The compact line-focus X-ray tube for microbeam radiation therapy - Focal spot characterisation and collimator design

Purpose: Microbeam radiation therapy (MRT) has shown superior healthy tissue sparing at equal tumour control probabilities compared to conventional radiation therapy in many preclinical studies. The limitation to preclinical research arises from a lack of suitable radiation sources for clinical application of MRT due to high demands on beam quality. To overcome these limitations, we developed and built the first prototype of a line-focus X-ray tube (LFXT). During commissioning, characterisation of the X-ray focal spot is necessary. For the generation of microbeams, we require a specially designed collimator adapted to the LFXT.

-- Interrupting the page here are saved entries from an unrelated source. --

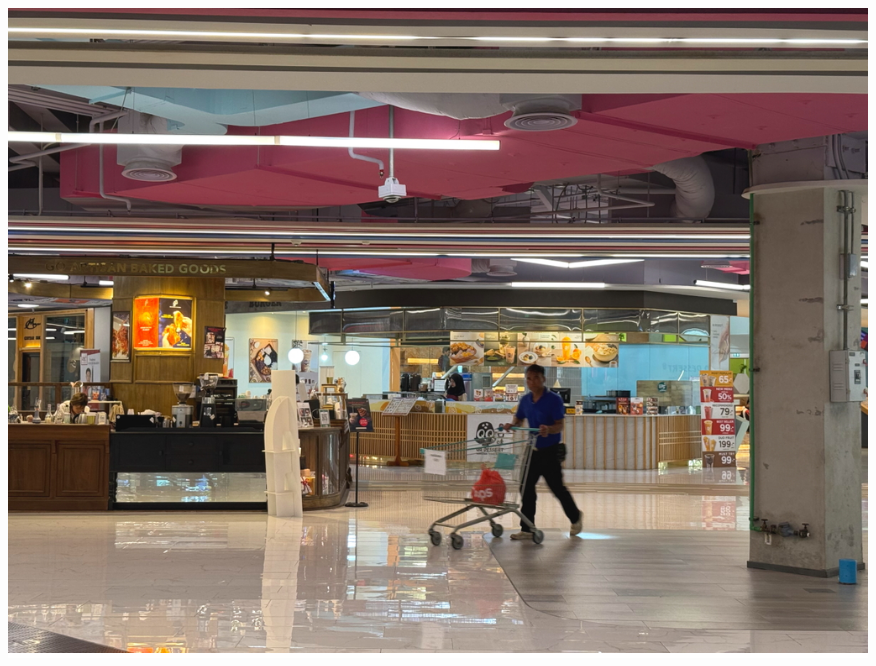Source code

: <a href="20250310_004.JPG" target="_blank"><img src="20250310_004.JPG" alt="サンプル画像" width="900" /></a>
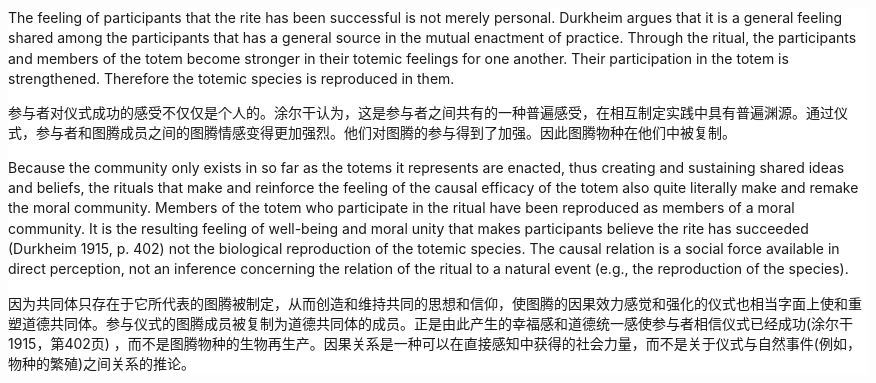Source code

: The feeling of participants that the rite has been successful is not merely personal. Durkheim argues that it is a general feeling shared among the participants that has a general source in the mutual enactment of practice. Through the ritual, the participants and members of the totem become stronger in their totemic feelings for one another. Their participation in the totem is strengthened. Therefore the totemic species is reproduced in them.

参与者对仪式成功的感受不仅仅是个人的。涂尔干认为，这是参与者之间共有的一种普遍感受，在相互制定实践中具有普遍渊源。通过仪式，参与者和图腾成员之间的图腾情感变得更加强烈。他们对图腾的参与得到了加强。因此图腾物种在他们中被复制。

Because the community only exists in so far as the totems it represents are enacted, thus creating and sustaining shared ideas and beliefs, the rituals that make and reinforce the feeling of the causal efficacy of the totem also quite literally make and remake the moral community. Members of the totem who participate in the ritual have been reproduced as members of a moral community. It is the resulting feeling of well-being and moral unity that makes participants believe the rite has succeeded (Durkheim 1915, p. 402) not the biological reproduction of the totemic species. The causal relation is a social force available in direct perception, not an inference concerning the relation of the ritual to a natural event (e.g., the reproduction of the species).

因为共同体只存在于它所代表的图腾被制定，从而创造和维持共同的思想和信仰，使图腾的因果效力感觉和强化的仪式也相当字面上使和重塑道德共同体。参与仪式的图腾成员被复制为道德共同体的成员。正是由此产生的幸福感和道德统一感使参与者相信仪式已经成功(涂尔干1915，第402页) ，而不是图腾物种的生物再生产。因果关系是一种可以在直接感知中获得的社会力量，而不是关于仪式与自然事件(例如，物种的繁殖)之间关系的推论。

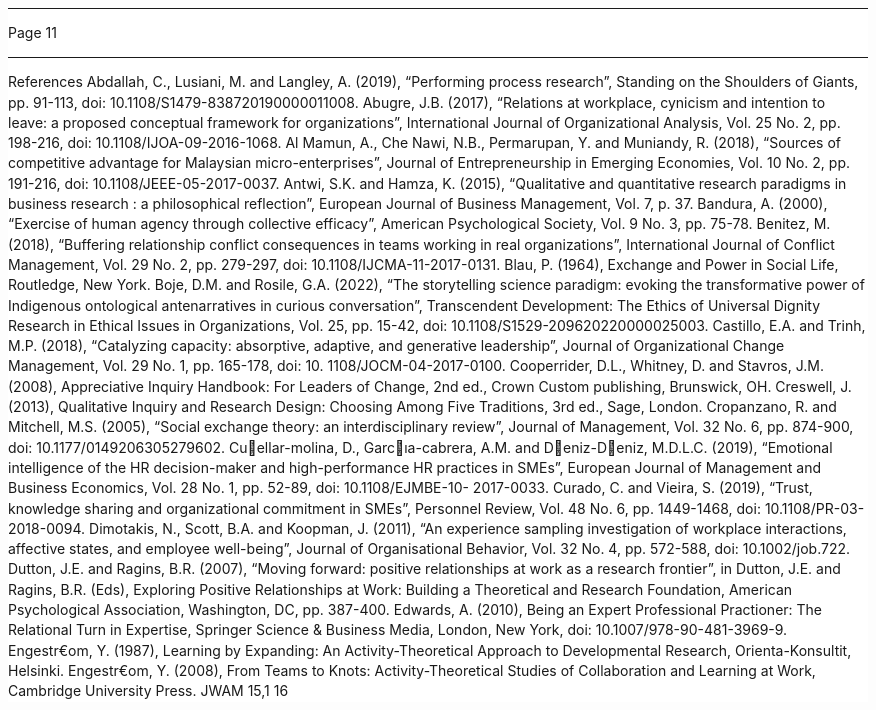 
---

Page 11

---

References
Abdallah, C., Lusiani, M. and Langley, A. (2019), “Performing process research”, Standing on the
Shoulders of Giants, pp. 91-113, doi: 10.1108/S1479-838720190000011008.
Abugre, J.B. (2017), “Relations at workplace, cynicism and intention to leave: a proposed conceptual
framework for organizations”, International Journal of Organizational Analysis, Vol. 25 No. 2,
pp. 198-216, doi: 10.1108/IJOA-09-2016-1068.
Al Mamun, A., Che Nawi, N.B., Permarupan, Y. and Muniandy, R. (2018), “Sources of competitive
advantage for Malaysian micro-enterprises”, Journal of Entrepreneurship in Emerging
Economies, Vol. 10 No. 2, pp. 191-216, doi: 10.1108/JEEE-05-2017-0037.
Antwi, S.K. and Hamza, K. (2015), “Qualitative and quantitative research paradigms in business
research : a philosophical reflection”, European Journal of Business Management, Vol. 7, p. 37.
Bandura, A. (2000), “Exercise of human agency through collective efficacy”, American Psychological
Society, Vol. 9 No. 3, pp. 75-78.
Benitez, M. (2018), “Buffering relationship conflict consequences in teams working in real
organizations”, International Journal of Conflict Management, Vol. 29 No. 2, pp. 279-297, doi:
10.1108/IJCMA-11-2017-0131.
Blau, P. (1964), Exchange and Power in Social Life, Routledge, New York.
Boje, D.M. and Rosile, G.A. (2022), “The storytelling science paradigm: evoking the transformative
power of Indigenous ontological antenarratives in curious conversation”, Transcendent
Development: The Ethics of Universal Dignity Research in Ethical Issues in Organizations,
Vol. 25, pp. 15-42, doi: 10.1108/S1529-209620220000025003.
Castillo, E.A. and Trinh, M.P. (2018), “Catalyzing capacity: absorptive, adaptive, and generative
leadership”, Journal of Organizational Change Management, Vol. 29 No. 1, pp. 165-178, doi: 10.
1108/JOCM-04-2017-0100.
Cooperrider, D.L., Whitney, D. and Stavros, J.M. (2008), Appreciative Inquiry Handbook: For Leaders of
Change, 2nd ed., Crown Custom publishing, Brunswick, OH.
Creswell, J. (2013), Qualitative Inquiry and Research Design: Choosing Among Five Traditions, 3rd ed.,
Sage, London.
Cropanzano, R. and Mitchell, M.S. (2005), “Social exchange theory: an interdisciplinary review”,
Journal of Management, Vol. 32 No. 6, pp. 874-900, doi: 10.1177/0149206305279602.
Cuellar-molina, D., Garcıa-cabrera, A.M. and Deniz-Deniz, M.D.L.C. (2019), “Emotional intelligence of
the HR decision-maker and high-performance HR practices in SMEs”, European Journal of
Management and Business Economics, Vol. 28 No. 1, pp. 52-89, doi: 10.1108/EJMBE-10-
2017-0033.
Curado, C. and Vieira, S. (2019), “Trust, knowledge sharing and organizational commitment in SMEs”,
Personnel Review, Vol. 48 No. 6, pp. 1449-1468, doi: 10.1108/PR-03-2018-0094.
Dimotakis, N., Scott, B.A. and Koopman, J. (2011), “An experience sampling investigation of workplace
interactions, affective states, and employee well-being”, Journal of Organisational Behavior,
Vol. 32 No. 4, pp. 572-588, doi: 10.1002/job.722.
Dutton, J.E. and Ragins, B.R. (2007), “Moving forward: positive relationships at work as a research
frontier”, in Dutton, J.E. and Ragins, B.R. (Eds), Exploring Positive Relationships at Work: Building
a Theoretical and Research Foundation, American Psychological Association, Washington, DC,
pp. 387-400.
Edwards, A. (2010), Being an Expert Professional Practioner: The Relational Turn in Expertise,
Springer Science & Business Media, London, New York, doi: 10.1007/978-90-481-3969-9.
Engestr€om, Y. (1987), Learning by Expanding: An Activity-Theoretical Approach to Developmental
Research, Orienta-Konsultit, Helsinki.
Engestr€om, Y. (2008), From Teams to Knots: Activity-Theoretical Studies of Collaboration and
Learning at Work, Cambridge University Press.
JWAM
15,1
16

Methods: We present an adapted edge method and a pinhole method for focal spot measurements of the LFXT prototype as well as the design of the microbeam collimator with a slit width of 50μm, spaced by 400μm. Monte Carlo simulations validated the focal spot measurement techniques and the design of the collimator.

Results: We showed that the adapted edge method is more complex but superior to the adapted pinhole method in terms of quantitative validity. Simulations for the microbeam collimator showed a sharp microbeam dose profile with a peak-to-valley dose ratio (PVDR) above 23 throughout 50 mm of water.

Conclusion: During commissioning, the adapted focal spot visualisation methods will be used to determine the focal spot dimensions and to optimise machine parameters. The LFXT prototype will enable preclinical MRT with significantly higher dose rates than any other compact MRT source and will pave the way for the first clinical trials in a hospital setting.